- _THE PROBLEM_
Continue the newspaper column about a favorite Christmas story, starting directly after its final sentence.

- _EXTRACT PROVIDED_
═══

A Favorite Christmas Story Print E-mail

Beacon Hill Byline

by Mary Rogeness

A Favorite Christmas StoryDecember 10, 2006
his week I’m reprising my favorite December column for the Byline and telling again my favorite Christmas story. I hope you find it as moving as I did on first reading the tale.

Charles Dickens told the most familiar story of the holiday spirit in A Christmas Carol, but a different story of bygone Christmas stays in my memory as a defining tale of the spirit of Christmas. It is just a few pages from a volume I found in an old bookstore, Recollections of a Missionary in the Great West. It tells a memorable story of one man’s gifts to two children who lived in poverty beyond my comprehension. It happened in another place and another century, but it is so touching that I like to pass it along. The story-teller writes about his encounter on Christmas day with a pioneer family late in the 19th century. Their lack of life’s necessities was extreme, and the 6 year old daughter and 5 year old son knew they would not “have any Christmas this year…. Last year mother made us some potato men, but this year potatoes are so scarce that we couldn’t have ‘em.”

═══

- _RECORDED INFORMATION_
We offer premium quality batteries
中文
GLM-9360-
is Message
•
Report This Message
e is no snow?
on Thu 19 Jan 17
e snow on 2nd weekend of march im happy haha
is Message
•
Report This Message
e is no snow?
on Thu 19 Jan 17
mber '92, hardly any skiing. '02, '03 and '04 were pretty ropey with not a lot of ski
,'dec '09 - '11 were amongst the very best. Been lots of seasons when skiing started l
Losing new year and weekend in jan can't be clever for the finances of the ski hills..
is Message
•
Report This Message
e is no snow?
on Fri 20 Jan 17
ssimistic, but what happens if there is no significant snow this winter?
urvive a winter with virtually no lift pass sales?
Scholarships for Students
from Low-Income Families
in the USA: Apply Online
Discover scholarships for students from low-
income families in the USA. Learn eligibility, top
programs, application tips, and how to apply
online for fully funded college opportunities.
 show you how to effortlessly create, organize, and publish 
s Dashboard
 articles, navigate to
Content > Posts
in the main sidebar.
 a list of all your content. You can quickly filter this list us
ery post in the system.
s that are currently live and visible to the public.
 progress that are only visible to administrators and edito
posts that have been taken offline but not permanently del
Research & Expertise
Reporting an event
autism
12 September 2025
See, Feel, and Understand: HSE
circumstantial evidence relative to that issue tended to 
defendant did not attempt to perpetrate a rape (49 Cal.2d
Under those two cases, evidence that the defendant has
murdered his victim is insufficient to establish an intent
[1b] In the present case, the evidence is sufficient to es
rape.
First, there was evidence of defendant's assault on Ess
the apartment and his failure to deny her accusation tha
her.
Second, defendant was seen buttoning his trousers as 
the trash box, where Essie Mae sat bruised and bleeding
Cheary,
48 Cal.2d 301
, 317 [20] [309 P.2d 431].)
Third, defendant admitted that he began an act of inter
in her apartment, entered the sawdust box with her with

═══

- _WRITTEN RESPONSE_
The pastor states: “My heart went out to them. Children and no Christmas gifts!

“Only the chill, bare room, the wretched, meager meal. I ransacked my brain. Finally something occurred to me. After dinner I excused myself and hurried back to the church. There were two baskets there which were used for the collection – old, but rather pretty. I selected the best one. Fortunately I had in my grip a neat little ‘housewife’ which contained a pair of scissors, a huge thimble, needles, thread, a tiny little pincushion, an emery bag, buttons, etc. I emptied the contents into the collection-basket, and garnished the dull little affair with the bright ribbon ties ripped off the housewife, and went back to the house.

“To the boy I gave my penknife, which happened to be nearly new, and to the girl the church basket with the sewing-things for a work-basket. The joy of those children was one of the finest things I have ever witnessed. The face of the little girl was positively filled with awe as she lifted from the basket, one by one, the pretty and useful articles the housewife had supplied, and when I added the small box of candy that my children had provided me, they looked at me with feelings of reverence, almost as a visible incarnation of Santa Claus.”

My eyes still fill with tears when I read the story.

Children in today’s world have new problems, different concerns from those of a pioneer farm family. They are just as real to young children in difficult family situations. We may not witness the awe in their faces, but by dropping coins or bills into the Salvation Army kettle or sending a donation to Toy for Joy and giving just a bit from our bounty, each one of us can add to the Christmas of a child in need. Merry Christmas!